PASSAGE TO READ.
+++
Now to the fun stuff…although I am struggling with the internet. The connection is intermittent and I want to be sure to get something fun up on my blog before I hit the swimming pool for the second time today.

Let me start with the journey to the Kalahari desert. We left while it was still very dark out and our main concerns were being extremely careful to not hit livestock, wild animals or people on the road. With only the light from our vehicle and a quarter moon it was difficult to see any distance ahead. And as I noted before, livestock hangs out on the side of or right in the middle of the road at an alarming frequency.

My job as navigator was to spot possible harzards, warn Lawrence and when we got abreast of them…he also expected me (as he knows that I grew up on a farm like he did) to soundly lecture the creature to get off the road. In some cases, this approach worked in others not so well. You see, the most dangerous animal when you are driving here in Botswana is the donkey. Yes, I said the donkey!

These animals have breed prolifically and now roaming at will every where you go in Botswana. Unlike some of the other creatures who have no shame in sauntering out slowly in front of your vehicle or taking their time crossing, donkeys seem to love to stand for hours on the road! Nothing seems to disturb them or chase them off. There is a reason why they are know for being stubborn.

A not so bad donkey!
A not so evil donkey!

The drive up the highway, other than avoiding hitting something, was wonderful. The landscape is beautiful. The nicest that I have seen in Botswana. We first climbed through the hills just on the outskirts of Gaborone which are beautiful any time of day or night. Then we passed a major town, Jwaneng before getting into the Kalahari.
+++
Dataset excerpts
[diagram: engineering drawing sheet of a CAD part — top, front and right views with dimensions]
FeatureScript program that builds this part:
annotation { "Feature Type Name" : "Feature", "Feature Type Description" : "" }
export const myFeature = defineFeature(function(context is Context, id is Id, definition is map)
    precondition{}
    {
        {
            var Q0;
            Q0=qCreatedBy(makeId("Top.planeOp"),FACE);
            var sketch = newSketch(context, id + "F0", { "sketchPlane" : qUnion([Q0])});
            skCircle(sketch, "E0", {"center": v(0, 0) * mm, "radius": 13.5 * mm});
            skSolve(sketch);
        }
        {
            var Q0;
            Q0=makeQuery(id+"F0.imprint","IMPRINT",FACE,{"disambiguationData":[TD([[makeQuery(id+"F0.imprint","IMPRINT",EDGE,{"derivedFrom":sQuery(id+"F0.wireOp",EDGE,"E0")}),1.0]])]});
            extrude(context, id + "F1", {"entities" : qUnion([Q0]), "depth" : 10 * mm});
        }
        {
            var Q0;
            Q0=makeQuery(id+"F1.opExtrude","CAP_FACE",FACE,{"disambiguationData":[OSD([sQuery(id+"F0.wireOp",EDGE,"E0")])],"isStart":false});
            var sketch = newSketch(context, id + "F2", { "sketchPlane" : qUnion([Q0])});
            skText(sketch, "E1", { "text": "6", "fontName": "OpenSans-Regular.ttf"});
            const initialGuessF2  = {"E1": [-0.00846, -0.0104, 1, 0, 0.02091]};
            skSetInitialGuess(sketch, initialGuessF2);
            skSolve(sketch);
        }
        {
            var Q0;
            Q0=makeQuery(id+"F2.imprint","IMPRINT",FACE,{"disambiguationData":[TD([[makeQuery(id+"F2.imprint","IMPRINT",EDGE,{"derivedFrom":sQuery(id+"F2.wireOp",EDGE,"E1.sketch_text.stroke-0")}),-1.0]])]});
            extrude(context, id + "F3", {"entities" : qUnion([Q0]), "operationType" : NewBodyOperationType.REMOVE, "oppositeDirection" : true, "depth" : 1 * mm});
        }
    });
+++
WHAT IS BEING ASKED. Please sum up the blog post above about the drive to the Kalahari in two sentences.

RESPONSE FOR THIS EXERCISE. Leaving in the dark for the Kalahari desert, the writer served as navigator, spotting hazards, warning Lawrence, and lecturing animals to get off the road, with donkeys named as the most dangerous animal because they stand on the road for hours. Apart from avoiding collisions, the drive was wonderful, climbing through the hills outside Gaborone and passing Jwaneng before reaching the Kalahari.